== Selected extract ==

Redox imbalance is often closely associated with the development of inflammation [39]. Cells are subjected to oxidative damage, thereby promoting the release of arachidonic acid [40]. Arachidonic acid is activated by certain enzymes (cyclooxygenase, lipoxygenase) to transform into inflammatory mediators (e.g., prostaglandins) [41]. Inflammatory mediators act as signalling molecules to recruit neutrophils and macrophages to the site of injury via the body’s circulation, where they produce different inflammatory factors. The decrease in TNF-α and IL-6 levels in mothers’ blood at 7 d before parturition and on the day of parturition, as well as the decrease in IL-6 levels and increase in IL-10 levels in mothers’ blood at the time of weaning, suggest that the addition of PTE reduces the inflammatory response in mothers’ blood. Increased release of inflammatory cytokines has been reported to initiate the defence mechanisms of immune cells [42]. A key component of the defence mechanisms that perform their physiological functions is the production of ROS, which is a vicious cycle [43]. We hypothesized that dietary supplementation with PTE may have terminated this vicious cycle process by increasing the antioxidant capacity of the sows’ blood and reducing the generation of inflammatory factors. Kaiser et al. [44] reported similar outcomes in sows where oxidative stress during gestation altered TNF-α and IL-6 levels. The establishment of maternal–foetal blood circulation contributes to the development of prefoetal immunity. In this study, we found that elevated levels of IgA and IgM at 7 d prenatally, on the day of parturition, and at weaning, as well as elevated IgG at weaning, contributed to the establishment of prenatal foetal immunity.

===
== Listed records ==

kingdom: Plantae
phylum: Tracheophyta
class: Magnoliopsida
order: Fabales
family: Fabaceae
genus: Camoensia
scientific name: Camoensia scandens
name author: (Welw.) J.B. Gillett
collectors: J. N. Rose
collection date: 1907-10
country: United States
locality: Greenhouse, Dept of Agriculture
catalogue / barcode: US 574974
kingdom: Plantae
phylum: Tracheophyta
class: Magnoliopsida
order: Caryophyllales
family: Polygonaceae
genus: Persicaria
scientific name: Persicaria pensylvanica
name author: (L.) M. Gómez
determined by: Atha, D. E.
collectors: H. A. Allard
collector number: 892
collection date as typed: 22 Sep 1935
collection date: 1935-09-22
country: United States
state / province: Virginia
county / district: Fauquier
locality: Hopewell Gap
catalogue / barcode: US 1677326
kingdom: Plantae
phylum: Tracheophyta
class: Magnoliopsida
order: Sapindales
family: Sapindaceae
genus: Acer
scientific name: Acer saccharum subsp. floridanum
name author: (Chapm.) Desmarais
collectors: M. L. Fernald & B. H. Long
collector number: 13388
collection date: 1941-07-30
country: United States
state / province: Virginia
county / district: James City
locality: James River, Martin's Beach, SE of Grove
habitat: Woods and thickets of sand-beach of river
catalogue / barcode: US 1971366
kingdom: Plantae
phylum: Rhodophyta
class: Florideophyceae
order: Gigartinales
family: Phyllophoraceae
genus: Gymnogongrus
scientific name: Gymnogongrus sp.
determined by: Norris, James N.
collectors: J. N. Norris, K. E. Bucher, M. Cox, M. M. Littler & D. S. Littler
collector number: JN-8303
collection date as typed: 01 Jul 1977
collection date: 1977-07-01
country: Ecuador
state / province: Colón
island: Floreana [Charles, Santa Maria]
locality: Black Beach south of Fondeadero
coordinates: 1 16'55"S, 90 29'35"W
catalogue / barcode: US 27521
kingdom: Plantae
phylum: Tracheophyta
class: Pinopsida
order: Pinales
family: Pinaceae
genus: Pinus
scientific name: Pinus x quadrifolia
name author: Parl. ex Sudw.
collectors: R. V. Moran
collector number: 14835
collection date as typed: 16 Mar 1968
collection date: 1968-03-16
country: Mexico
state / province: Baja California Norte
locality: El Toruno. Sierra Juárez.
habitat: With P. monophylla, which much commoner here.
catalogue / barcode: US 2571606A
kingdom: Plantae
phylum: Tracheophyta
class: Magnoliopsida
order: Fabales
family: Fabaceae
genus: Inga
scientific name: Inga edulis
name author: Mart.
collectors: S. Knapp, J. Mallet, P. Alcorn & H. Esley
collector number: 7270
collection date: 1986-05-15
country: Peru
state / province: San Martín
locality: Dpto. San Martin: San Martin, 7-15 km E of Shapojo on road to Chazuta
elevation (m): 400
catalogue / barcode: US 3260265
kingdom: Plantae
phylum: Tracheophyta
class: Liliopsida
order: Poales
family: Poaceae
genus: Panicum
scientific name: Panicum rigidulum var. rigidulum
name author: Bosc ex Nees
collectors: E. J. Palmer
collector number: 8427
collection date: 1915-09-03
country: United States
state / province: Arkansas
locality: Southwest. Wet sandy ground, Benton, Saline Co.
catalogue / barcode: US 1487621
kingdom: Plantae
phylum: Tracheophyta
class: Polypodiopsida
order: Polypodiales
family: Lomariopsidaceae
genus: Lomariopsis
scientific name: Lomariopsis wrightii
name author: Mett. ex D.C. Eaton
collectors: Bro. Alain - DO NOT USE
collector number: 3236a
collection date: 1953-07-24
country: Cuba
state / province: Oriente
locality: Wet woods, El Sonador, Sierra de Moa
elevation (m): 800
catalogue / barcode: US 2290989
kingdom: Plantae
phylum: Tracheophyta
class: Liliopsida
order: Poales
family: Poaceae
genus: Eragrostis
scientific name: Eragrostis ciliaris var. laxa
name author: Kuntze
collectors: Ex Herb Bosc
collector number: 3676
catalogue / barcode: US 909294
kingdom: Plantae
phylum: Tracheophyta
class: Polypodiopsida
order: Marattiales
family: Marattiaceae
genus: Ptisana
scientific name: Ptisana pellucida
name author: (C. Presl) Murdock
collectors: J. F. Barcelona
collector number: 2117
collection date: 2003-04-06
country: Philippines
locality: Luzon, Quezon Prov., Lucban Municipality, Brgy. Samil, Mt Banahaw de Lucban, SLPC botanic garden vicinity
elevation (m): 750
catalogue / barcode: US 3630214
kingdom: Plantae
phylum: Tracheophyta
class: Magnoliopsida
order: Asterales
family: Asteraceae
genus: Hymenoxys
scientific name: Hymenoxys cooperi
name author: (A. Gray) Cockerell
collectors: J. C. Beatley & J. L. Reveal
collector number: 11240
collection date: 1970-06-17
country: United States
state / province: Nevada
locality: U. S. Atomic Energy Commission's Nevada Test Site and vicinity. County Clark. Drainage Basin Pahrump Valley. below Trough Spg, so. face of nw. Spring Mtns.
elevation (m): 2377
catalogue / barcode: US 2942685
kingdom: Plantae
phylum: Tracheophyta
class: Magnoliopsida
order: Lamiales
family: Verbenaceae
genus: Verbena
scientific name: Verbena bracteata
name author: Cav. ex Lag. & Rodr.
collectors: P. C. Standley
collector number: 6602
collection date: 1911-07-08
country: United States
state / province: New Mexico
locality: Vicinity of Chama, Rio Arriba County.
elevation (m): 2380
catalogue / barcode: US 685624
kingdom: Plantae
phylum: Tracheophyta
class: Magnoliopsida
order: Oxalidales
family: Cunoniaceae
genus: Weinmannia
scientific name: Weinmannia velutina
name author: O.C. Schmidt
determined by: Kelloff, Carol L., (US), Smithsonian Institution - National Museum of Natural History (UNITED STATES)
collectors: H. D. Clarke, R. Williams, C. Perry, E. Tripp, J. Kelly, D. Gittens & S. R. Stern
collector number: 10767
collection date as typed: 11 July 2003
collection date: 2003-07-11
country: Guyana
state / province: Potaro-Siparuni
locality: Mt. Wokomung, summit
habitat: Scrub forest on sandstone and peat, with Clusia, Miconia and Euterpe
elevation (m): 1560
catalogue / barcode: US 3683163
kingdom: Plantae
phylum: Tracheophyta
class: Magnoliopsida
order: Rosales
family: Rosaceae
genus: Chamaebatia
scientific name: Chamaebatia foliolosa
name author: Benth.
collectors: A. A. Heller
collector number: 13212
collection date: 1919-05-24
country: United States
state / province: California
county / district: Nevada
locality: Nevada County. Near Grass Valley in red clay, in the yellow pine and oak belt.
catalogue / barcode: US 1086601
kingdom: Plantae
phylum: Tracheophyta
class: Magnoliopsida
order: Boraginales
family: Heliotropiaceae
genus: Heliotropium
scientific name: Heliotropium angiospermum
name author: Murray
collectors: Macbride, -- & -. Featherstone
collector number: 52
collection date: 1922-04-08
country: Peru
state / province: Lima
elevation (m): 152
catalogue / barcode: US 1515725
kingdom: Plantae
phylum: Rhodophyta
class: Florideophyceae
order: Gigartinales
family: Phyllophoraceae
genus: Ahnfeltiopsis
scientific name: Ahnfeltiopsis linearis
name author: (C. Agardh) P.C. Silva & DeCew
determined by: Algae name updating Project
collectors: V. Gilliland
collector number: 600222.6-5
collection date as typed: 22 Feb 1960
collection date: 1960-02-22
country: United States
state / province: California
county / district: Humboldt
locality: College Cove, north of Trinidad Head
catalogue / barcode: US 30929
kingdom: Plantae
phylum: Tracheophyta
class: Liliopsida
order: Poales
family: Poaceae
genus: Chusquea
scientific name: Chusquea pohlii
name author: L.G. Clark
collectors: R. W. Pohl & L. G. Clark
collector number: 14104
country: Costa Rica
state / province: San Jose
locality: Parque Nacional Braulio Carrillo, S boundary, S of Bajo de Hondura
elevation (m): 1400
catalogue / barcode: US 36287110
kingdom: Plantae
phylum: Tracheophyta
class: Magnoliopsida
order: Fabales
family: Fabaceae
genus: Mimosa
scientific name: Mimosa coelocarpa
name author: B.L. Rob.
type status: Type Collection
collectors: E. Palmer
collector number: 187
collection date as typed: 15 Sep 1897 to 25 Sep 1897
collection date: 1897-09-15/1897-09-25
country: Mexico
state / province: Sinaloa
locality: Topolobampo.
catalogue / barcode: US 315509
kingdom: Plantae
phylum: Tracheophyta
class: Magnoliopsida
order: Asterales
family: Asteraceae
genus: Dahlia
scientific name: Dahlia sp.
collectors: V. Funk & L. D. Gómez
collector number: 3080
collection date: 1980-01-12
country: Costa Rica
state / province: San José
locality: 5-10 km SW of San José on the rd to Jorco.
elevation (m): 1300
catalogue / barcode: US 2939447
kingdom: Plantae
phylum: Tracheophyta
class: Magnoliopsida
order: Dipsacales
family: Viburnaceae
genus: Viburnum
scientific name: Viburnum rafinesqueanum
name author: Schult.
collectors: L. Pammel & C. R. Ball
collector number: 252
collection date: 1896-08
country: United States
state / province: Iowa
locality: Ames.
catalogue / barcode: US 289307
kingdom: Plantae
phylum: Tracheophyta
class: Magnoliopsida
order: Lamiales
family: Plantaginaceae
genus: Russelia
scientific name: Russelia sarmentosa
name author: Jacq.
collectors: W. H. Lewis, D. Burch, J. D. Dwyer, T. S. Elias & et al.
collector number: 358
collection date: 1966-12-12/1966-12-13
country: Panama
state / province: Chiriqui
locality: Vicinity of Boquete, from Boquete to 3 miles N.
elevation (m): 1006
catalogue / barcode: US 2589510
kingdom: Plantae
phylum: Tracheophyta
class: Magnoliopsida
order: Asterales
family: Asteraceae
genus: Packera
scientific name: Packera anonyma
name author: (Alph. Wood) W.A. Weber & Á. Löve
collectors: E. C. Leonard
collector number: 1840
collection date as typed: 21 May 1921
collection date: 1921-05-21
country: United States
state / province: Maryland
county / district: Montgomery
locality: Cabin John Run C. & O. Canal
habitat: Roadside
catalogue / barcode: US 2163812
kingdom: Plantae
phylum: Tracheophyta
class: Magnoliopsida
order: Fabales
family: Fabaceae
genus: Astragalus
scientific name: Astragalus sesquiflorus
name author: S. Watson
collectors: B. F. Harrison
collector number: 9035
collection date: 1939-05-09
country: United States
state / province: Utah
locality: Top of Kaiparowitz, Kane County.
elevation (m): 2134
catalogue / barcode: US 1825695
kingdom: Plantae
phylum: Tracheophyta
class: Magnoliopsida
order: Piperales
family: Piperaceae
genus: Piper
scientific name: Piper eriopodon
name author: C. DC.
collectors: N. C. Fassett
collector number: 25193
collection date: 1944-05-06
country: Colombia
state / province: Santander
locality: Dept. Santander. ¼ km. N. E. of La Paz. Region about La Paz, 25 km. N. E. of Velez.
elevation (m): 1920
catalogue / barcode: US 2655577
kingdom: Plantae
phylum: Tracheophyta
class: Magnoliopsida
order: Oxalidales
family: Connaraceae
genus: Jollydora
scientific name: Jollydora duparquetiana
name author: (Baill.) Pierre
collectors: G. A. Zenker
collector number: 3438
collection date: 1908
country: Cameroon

===

_Exercise objective_
Can you extend the passage on dietary PTE, inflammation and immunity in sows, picking up after its final sentence?

_Answer for the task_
In maternal–foetal circulation, the placenta transmits maternal blood flow from the uterus to the foetus through the umbilicus, where it acts as the foetus primary organ for exchange of nutrients, gases, and cytokines [45]. The placenta bears the brunt of the challenge of maternal blood redox imbalance. Oxidative stress may interfere with placental nutrient transport and energy metabolism processes leading to adverse pregnancy outcomes [46]. The placenta and foetus cannot develop without lipids, proteins and sugars. Foetuses require large numbers of LCPUFAs for energy metabolism, gene ligand formation and signalling [47]. FATP1, FATP4, and CD36 are the main LCPUFAs transport carriers in the placenta [48]. Foetal protein synthesis requires maternal amino acids [49]. Sodium uncoupled neutral amino acid transport carriers (Snats) and Lats are the major transporters in the placenta [50]. The developing foetus undergoes little gluconeogenesis, so the main source of energy is glucose, and GLUT1 and GLUT3 are the main transport carriers in the placenta [51]. To investigate the impact of oxidative stress on placental transport carriers in depth, we assayed the expression of relevant transporters. The expression of FATP1 and GLUT3 was elevated in the PTE group, which may be another explanation for why the supply of PTE relieved the impacts of oxidative stress in sow blood on placental function. Many types of LCPUFAs and saccharides have been reported to counteract the oxidative damage caused by the placenta to the mother’s blood by promoting the production and release of growth factors in a manner that promotes stable placental function and foetal development [52, 53]. Similar results were reported in a recent study in which PTE inhibited fat deposition in rats fed a high fructose diet by increasing the expression of FATP1, and GLUT3 transporter [54].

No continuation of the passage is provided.